- DVD cover
- Directed by: Alan Metter
- Written by: Maria Jacquemetton
- Produced by: Neil Steinberg
- Starring: Mary-Kate Olsen; Ashley Olsen;
- Cinematography: Mauro Fiore
- Edited by: Sharyn L. Ross
- Music by: David Michael Frank
- Production companies: Dualstar Entertainment Group; Tapestry Films;
- Distributed by: Warner Home Video
- Release date: November 10, 1998;
- Running time: 87 minutes
- Country: United States
- Language: English

= Billboard Dad =

Billboard Dad is a 1998 American romantic comedy film directed by Alan Metter starring Mary-Kate and Ashley Olsen. It was produced by Dualstar Entertainment Group and Tapestry Films and released by Warner Home Video on November 10, 1998. It is the first of eight direct-to-video films starring the Olsens produced jointly by Dualstar Entertainment Group and Tapestry Films.

==Plot==
Set in Los Angeles, California, the film revolves around 12-year-old twin sisters, Emily (a surfer girl) and Tess (a member of the high-diving team), as they try various strategies to get their widower father, Max (a talented artist and sculptor), a girlfriend.

After their first attempts end in failure, Tess and Emily team up with their friend, Cody, to paint an advertisement on a giant billboard situated high above Sunset Boulevard. Many women answer the advertisement through letters and through random chance, Max answers a letter submitted by a woman named Debbie.

Debbie brings along her friend Brooke as a back-up in preparation for the former's date with Max. Brooke and Max coincidentally meet and take a liking to each other and Debbie agrees they should start dating. At first, Tess and Emily don't like Brooke's son, Ryan, a skater punk boy.
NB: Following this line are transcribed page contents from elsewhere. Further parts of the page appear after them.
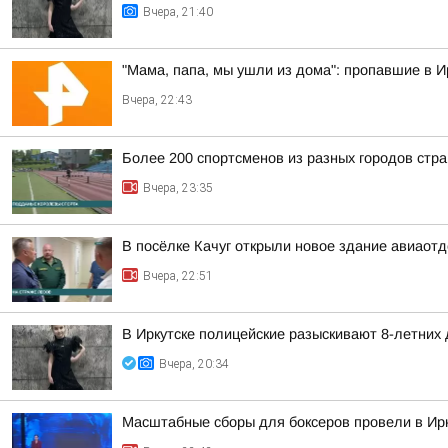
Вчера, 21:40
"Мама, папа, мы ушли из дома": пропавшие в 
Вчера, 22:43
Более 200 спортсменов из разных городов стр
Вчера, 23:35
В посёлке Качуг открыли новое здание авиаот
Вчера, 22:51
В Иркутске полицейские разыскивают 8-летних
Вчера, 20:34
Масштабные сборы для боксеров провели в Ирк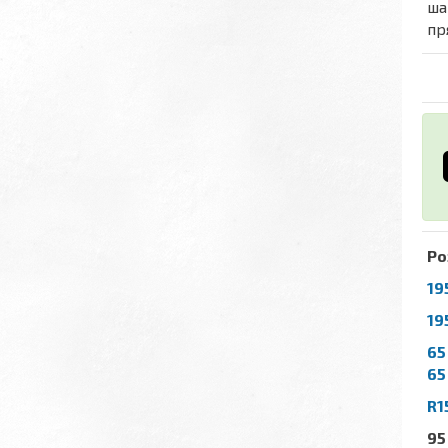
ша
пр
Ро
19
19
65
65
R1
95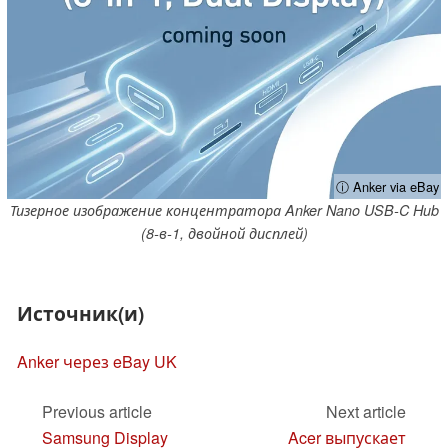
ⓘ Anker via eBay
Тизерное изображение концентратора Anker Nano USB-C Hub
(8-в-1, двойной дисплей)
Источник(и)
Anker через eBay UK
Previous article
Next article
Samsung Display
Acer выпускает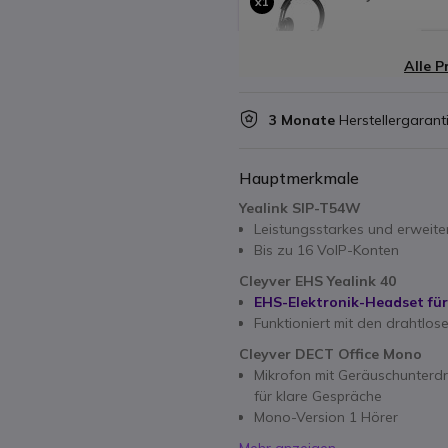
x1
126,05 €
Alle P
3 Monate
Herstellergarant
Hauptmerkmale
Yealink SIP-T54W
Leistungsstarkes und erweite
Bis zu 16 VoIP-Konten
Cleyver EHS Yealink 40
EHS-Elektronik-Headset für
Funktioniert mit den drahtlo
Cleyver DECT Office Mono
Mikrofon mit Geräuschunterdr
für klare Gespräche
Mono-Version 1 Hörer
Mehr anzeigen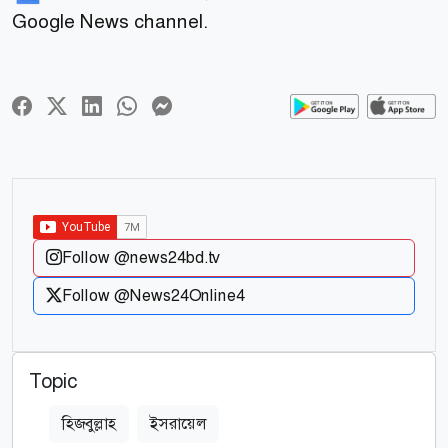
Google News channel.
Follow @news24bd.tv
Follow @News24Online4
Topic
হিজবুল্লাহ
ইসরায়েল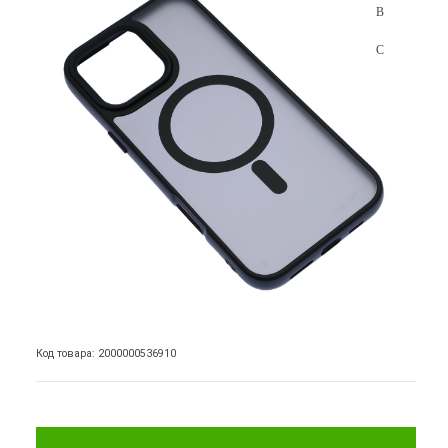
Код товара: 2000000536910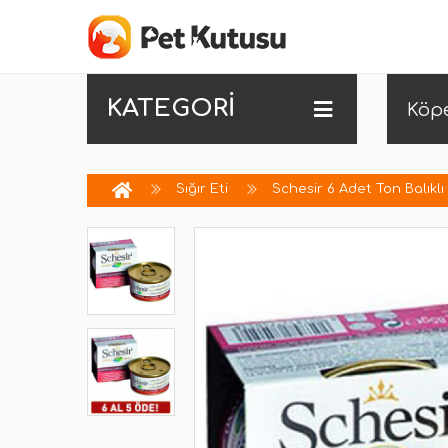
KATEGORİ
Köp
Sığır Eti
Schesir 6 Adet Ton Balıklı 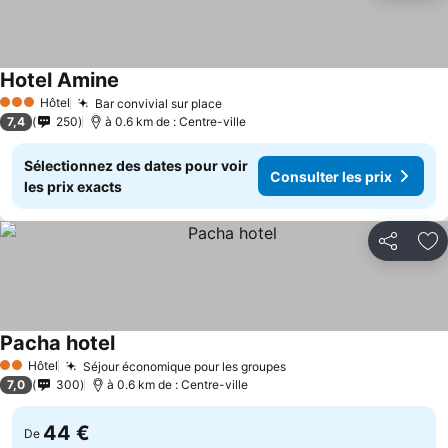
Hotel Amine
Consulter les prix
Hôtel
Bar convivial sur place
Consulter les prix
3 Étoiles
7,4
250
à 0.6 km de : Centre-ville
Sélectionnez des dates pour voir
Consulter les prix
les prix exacts
Partager
Aj
Pacha hotel
Consulter les prix
Hôtel
Séjour économique pour les groupes
Consulter les prix
2 Étoiles
7,0
300
à 0.6 km de : Centre-ville
44 €
De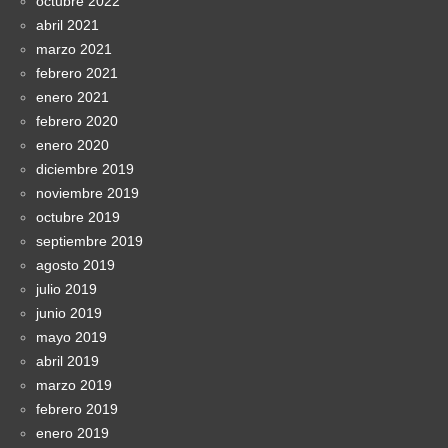
octubre 2022
abril 2021
marzo 2021
febrero 2021
enero 2021
febrero 2020
enero 2020
diciembre 2019
noviembre 2019
octubre 2019
septiembre 2019
agosto 2019
julio 2019
junio 2019
mayo 2019
abril 2019
marzo 2019
febrero 2019
enero 2019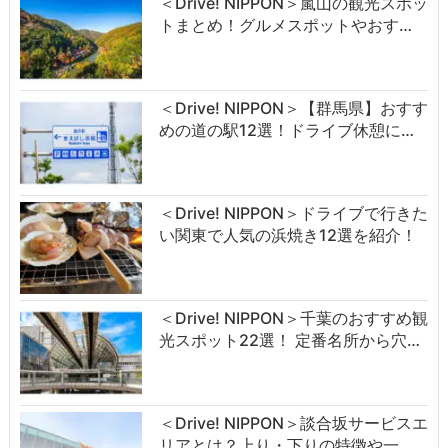
＜Drive! NIPPON＞嵐山の観光スポッ
トまとめ！グルメスポットやおす…
＜Drive! NIPPON＞【群馬県】おすす
めの道の駅12選！ドライブ休憩に…
＜Drive! NIPPON＞ドライブで行きた
い関東で人気の浜焼き12選を紹介！
＜Drive! NIPPON＞千葉のおすすめ観
光スポット22選！ 定番名所から穴…
＜Drive! NIPPON＞談合坂サービスエ
リアとは？上り・下りの特徴や一…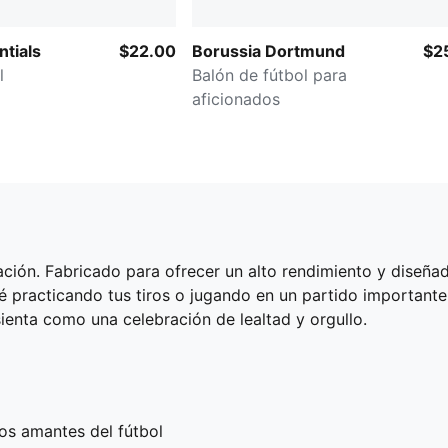
ntials
$22.00
Borussia Dortmund
$2
l
Balón de fútbol para
aficionados
icación. Fabricado para ofrecer un alto rendimiento y diseña
é practicando tus tiros o jugando en un partido importante,
enta como una celebración de lealtad y orgullo.
los amantes del fútbol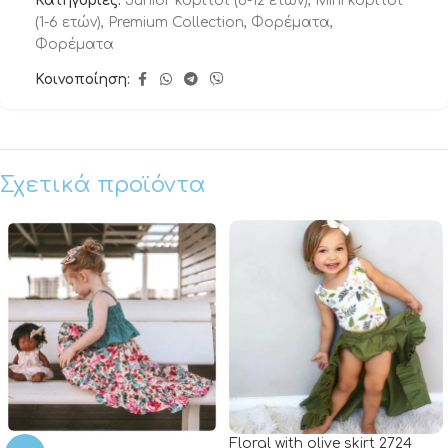
Κατηγορίες:
Junior κορίτσι (6-12 ετών)
,
Mini κορίτσι
(1-6 ετών)
,
Premium Collection
,
Φορέματα
,
Φορέματα
Κοινοποίηση:
Σχετικά προϊόντα
Floral with olive skirt 2724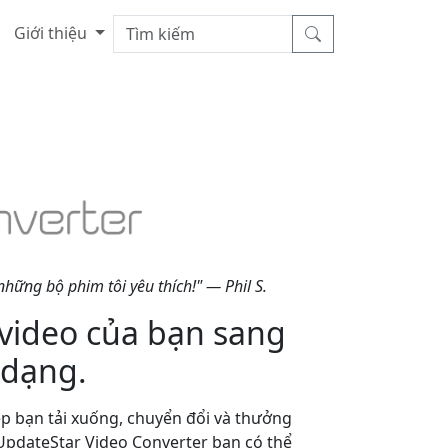
Giới thiệu
ững bộ phim tôi yêu thích!" — Phil S.
 video của bạn sang
 dạng.
ép bạn tải xuống, chuyển đổi và thưởng
 UpdateStar Video Converter bạn có thể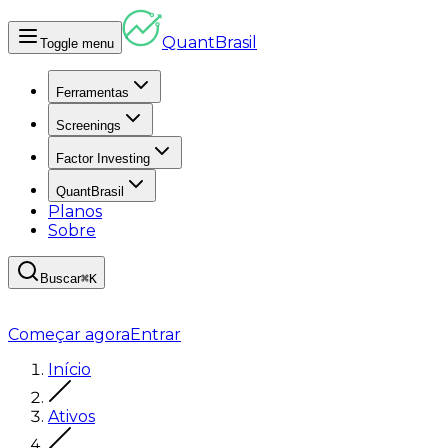
Quant
Brasil
Toggle menu
Ferramentas
Screenings
Factor Investing
QuantBrasil
Planos
Sobre
Buscar
⌘K
Começar agora
Entrar
Início
Ativos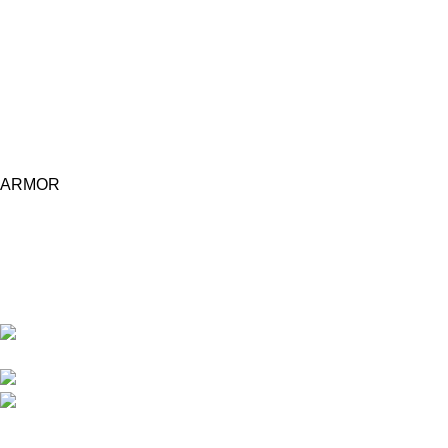
ARMOR
Central d'achat Licciline simplifie vos achats avec une solution
unifiée.
APPARTEMENT 1 REZ DE CHAUSSEE RESIDENCE
LA CORNICHE IMMEUBLE 2 RU, 20040 CASABLANCA, , MAROC
Phone : 06 62 73 50 81
Fixe : 05 22 86 98 09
But when an elaborate scheme by Max's business manager, Nigel, to break up the romantic relationship between Max and Brooke arises, Ryan and the girls put aside their differences in order to foil the break-up plan.

==Cast==
- Ashley Olsen as Emily Tyler
- Mary-Kate Olsen as Tess Tyler
- Tom Amandes as Maxwell Tyler
- Jessica Tuck as Brooke Anders
- Carl Banks as Nigel
- Ellen Ratner as Debbie
- Sam Saletta as Ryan
- Rafael Rojas III as Cody
- Troian Bellisario as Kristen Bulut
- Angelique Parry as Julianne
- Bailey Luetgert as Brad Thomas
- Vincent Bowman as Buzz Cut
- Debra Christofferson as Autumn
- Lisa Montgomery as Enola Rubenstein
- Twink Caplan as Chelsea Myers
- Diana Morgan as Katherine Buxbaum
- Teresa Caplan as Woman

==Reception==
The film was rated "Family-Approved" for all ages from the Dove Foundation.